California state government agency

The California Health and Human Services Agency (CHHS) is the state agency tasked with administration and oversight of "state and federal programs for health care, social services, public assistance and rehabilitation" in the U.S. state of California. The agency is headed by the Secretary of the California Health and Human Services Agency, with headquarters in Sacramento. Many of the laws in the California Health and Safety Code are enforced by CHHS components.

On March 6, 2019, Governor Gavin Newsom nominated Mark Ghaly to be Secretary of CHHS. The California State Senate unanimously confirmed Ghaly on June 17, 2019. Ghaly previously served as the director of health and social impact for Los Angeles County, deputy director of the Los Angeles County Department of Health Services, and medical director of the San Francisco Department of Public Health’s Southeast Health Center. Ghaly earned his doctorate of medicine degree from Harvard Medical School and a master of public health degree from the Harvard T.H. Chan School of Public Health.

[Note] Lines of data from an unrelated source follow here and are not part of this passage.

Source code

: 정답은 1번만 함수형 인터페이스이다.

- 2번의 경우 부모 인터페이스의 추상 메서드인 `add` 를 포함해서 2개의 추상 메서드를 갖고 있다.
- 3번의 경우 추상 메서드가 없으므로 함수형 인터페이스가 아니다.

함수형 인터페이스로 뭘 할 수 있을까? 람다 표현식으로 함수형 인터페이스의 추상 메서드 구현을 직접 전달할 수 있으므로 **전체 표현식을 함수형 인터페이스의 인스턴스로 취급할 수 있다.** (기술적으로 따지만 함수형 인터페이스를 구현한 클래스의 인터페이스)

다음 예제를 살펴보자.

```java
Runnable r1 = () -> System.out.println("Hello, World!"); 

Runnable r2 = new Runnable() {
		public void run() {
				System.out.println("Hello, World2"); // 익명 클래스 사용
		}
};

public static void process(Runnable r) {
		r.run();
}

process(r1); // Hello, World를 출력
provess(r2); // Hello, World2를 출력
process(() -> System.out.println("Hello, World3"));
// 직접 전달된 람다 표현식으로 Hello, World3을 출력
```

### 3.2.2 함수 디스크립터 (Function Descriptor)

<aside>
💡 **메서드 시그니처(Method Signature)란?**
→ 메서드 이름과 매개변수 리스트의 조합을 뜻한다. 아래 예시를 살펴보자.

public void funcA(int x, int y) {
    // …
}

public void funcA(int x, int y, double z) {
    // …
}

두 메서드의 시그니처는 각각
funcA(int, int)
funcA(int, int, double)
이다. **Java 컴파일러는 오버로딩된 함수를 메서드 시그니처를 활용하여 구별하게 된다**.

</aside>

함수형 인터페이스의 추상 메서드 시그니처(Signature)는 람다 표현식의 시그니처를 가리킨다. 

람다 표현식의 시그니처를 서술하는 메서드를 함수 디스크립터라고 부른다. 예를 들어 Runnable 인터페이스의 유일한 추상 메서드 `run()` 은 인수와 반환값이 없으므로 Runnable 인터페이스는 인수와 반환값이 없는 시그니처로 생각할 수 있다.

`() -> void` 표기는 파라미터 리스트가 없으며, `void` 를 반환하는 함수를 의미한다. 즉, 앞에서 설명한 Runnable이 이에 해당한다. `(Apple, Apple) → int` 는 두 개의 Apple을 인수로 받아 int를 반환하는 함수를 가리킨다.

CHHS was created from a reorganization of other California agencies, including the California Health and Welfare Agency which included the California Department of Health Services.

== Organization ==
The agency is divided into various departments and boards:

- California Department of Aging
- California Department of Child Support Services
- California Department of Community Services and Development
- California Department of Developmental Services
- California Emergency Medical Services Authority
- California Department of Health Care Access and Information
- California Department of Health Care Services
- California Department of Managed Health Care
- California Managed Risk Medical Insurance Board
- California Department of Public Health
- California Department of Rehabilitation
- California Department of Social Services
- California Department of State Hospitals
  - CONREP
- California Office of Health Information Integrity (CalOHII)
- California Office of Law Enforcement Support
- California Office of the Patient Advocate - originally created in 2000, it conducts consumer education, provides quality of care scorecards, and reports on consumer questions and complaints
- California Office of Systems Integration
- Office of the California Surgeon General

== Secretaries ==

- Winslow Christian (1963-1964)
- John A. Svahn
- Spencer Williams (1967-1968)
- Lucian Vandegrift (1968-1970)
- James M. Hall (1971-1972)
- Earl Brian (1972-1974)
- James E. Jenkins (1974-1975)
- Mario G. Obledo (1975-1981)
- Douglas X. Patiño (1982)
- David Swoap (1983-1985)
- James Stockdale (1985-1987)
- Cliff Allenby (1987-1991)
- Russell Gould (1991-1993)
- Sandra Smoley (1993-1999)
- Grantland L Johnson (1999-2003)
- S. Kimberly Belshé (2003-2011)
- Diana Dooly (2011-2018)
- Michael Wilkening (2018-2019)
- Mark Ghaly (2019-2024)
- Kim Johnson (2024-present)

== History ==
The agency was originally created in 1961 by Government Code section 12800 as the Human Relations Agency, and renamed to the Health and Welfare Agency in 1972 to and again to its current name in 1998.